Posez-vous la question : préférez-vous souffrir que mourir, ou mourir que souffrir ? Même si l’un n’empêche pas l’autre …
L’évangile de ce dimanche dit que, « en ces jours-là, Marie se mit en route et se rendit avec empressement vers la région montagneuse, dans une ville de Judée ». La démarche est généreuse : elle se rend auprès de sa ‘vieille’ cousine, ce sont les paroles de l’Ange : « dans sa vieillesse, Élisabeth, ta parente, a conçu, elle aussi, un fils et elle en est à son sixième mois, alors qu’on l’appelait la femme stérile » (Lc 1, 36). Ce surnom dit le mépris qu’elle subit, sa mise à l’écart : elle ne peut compter sur personne.
La démarche de Marie est généreuse, et courageuse : aucun voyage ne se fait alors en sécurité. Marie n’est ni peureuse ni paresseuse, elle ne perd pas de temps, priorité à sa parente, âgée, méprisée, providentiellement exaucée !
Marie vit dans un monde de pauvres et dans le respect des anciens. Il n’y a que le mauvais riche qui ignore d’où il vient.
Ce sont, sans compter les malades, les deux populations qui souffrent le plus à Noël : les pauvres et les anciens délaissés par leurs siens.
Les pauvres se sentent encore plus pauvres chez les riches, avec un sentiment d’injustice. L’évangile contient des paroles fortes sur les petits chiens qui se nourrissent des miettes qui tombent de la table, ou l’histoire du malheureux Lazare qui aurait bien voulu se nourrir de ces miettes mais c’étaient les chiens qui venaient lécher ses plaies.
L’examen de conscience à faire d’ici Noël pourrait toutefois porter davantage sur ce que nous supportons que sur ce que nous donnons. C’est une chose que de partager de nos biens ; c’en est une autre de savoir ce que nous sommes prêts à supporter, je ne vous parle pas de souffrances, mais de désagréments et de contrariétés. Le curseur nous appartient.

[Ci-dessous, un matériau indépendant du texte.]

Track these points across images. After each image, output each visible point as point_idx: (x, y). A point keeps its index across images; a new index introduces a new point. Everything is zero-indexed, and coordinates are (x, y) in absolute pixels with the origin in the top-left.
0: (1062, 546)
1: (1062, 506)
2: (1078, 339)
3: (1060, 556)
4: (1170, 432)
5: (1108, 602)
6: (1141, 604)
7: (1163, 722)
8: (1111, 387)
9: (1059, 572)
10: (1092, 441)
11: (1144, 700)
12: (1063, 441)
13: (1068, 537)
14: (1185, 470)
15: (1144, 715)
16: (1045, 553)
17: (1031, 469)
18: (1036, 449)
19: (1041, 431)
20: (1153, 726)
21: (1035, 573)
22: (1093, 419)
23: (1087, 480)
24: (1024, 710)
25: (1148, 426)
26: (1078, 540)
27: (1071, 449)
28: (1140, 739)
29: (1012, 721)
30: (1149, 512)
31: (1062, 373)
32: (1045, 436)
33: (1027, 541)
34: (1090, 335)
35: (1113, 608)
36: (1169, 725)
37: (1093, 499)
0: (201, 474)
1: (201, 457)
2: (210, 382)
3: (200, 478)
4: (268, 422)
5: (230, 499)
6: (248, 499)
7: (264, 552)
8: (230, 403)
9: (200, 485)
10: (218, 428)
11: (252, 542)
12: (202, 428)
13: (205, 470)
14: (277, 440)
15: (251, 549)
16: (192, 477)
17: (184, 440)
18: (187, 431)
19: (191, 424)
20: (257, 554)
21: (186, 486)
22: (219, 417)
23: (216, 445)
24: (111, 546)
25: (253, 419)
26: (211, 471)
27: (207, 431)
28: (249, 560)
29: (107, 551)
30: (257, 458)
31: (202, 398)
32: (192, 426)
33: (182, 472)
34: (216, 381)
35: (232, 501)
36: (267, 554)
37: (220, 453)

Voudriez-vous prendre un temps de prière devant la crèche pour en méditer la rudesse, la pauvreté, l’inconfort ? La question est : qu’est-ce que nous serons capables d’accepter comme agacements et irritations, notamment de la part de nos proches, pendant ces fêtes ?
Le sacrifice du Christ sur la Croix, le Cœur transpercé de Jésus est venu réparer, compenser toutes les « ingratitudes et méconnaissances », la somme vertigineuse « des froideurs et du rebut » que Dieu reçoit de la part des êtres humains. A sainte Marguerite-Marie (1675), le Christ a révélé que cette indifférence lui est « beaucoup plus sensible que tout ce que j’ai souffert en ma Passion » (Dilexit nos, cf. nn. 124 et 165).
« Oh ! » dit saint Jean de la Croix dans son Cantique spirituel (1584), « si l’on finissait par comprendre qu’il est impossible de parvenir à la profondeur de la sagesse et des richesses de Dieu sans pénétrer dans la profondeur de sa souffrance. L’âme qui désire la sagesse désire aussi entrer plus avant dans les profondeurs de la Croix qui est le chemin de la vie ; mais peu y entrent. Peu désirent entrer dans la profondeur des souffrances et des douleurs endurées par le Fils de Dieu : on dirait que beaucoup voudraient être déjà parvenus au terme sans prendre le chemin et le moyen qui y conduit ».
La joie de Noël dépendra en large part des contrariétés que nous serons capables de supporter, par amour du Christ ! L’amour supporte tout. L’amour espère tout. L’amour endure tout.
L’amour est parfois une course d’endurance.
Ni doloristes ni douillettistes, avançons avec confiance, en enfants du Père, poussés par l’Esprit-Saint, à la rencontre du Christ.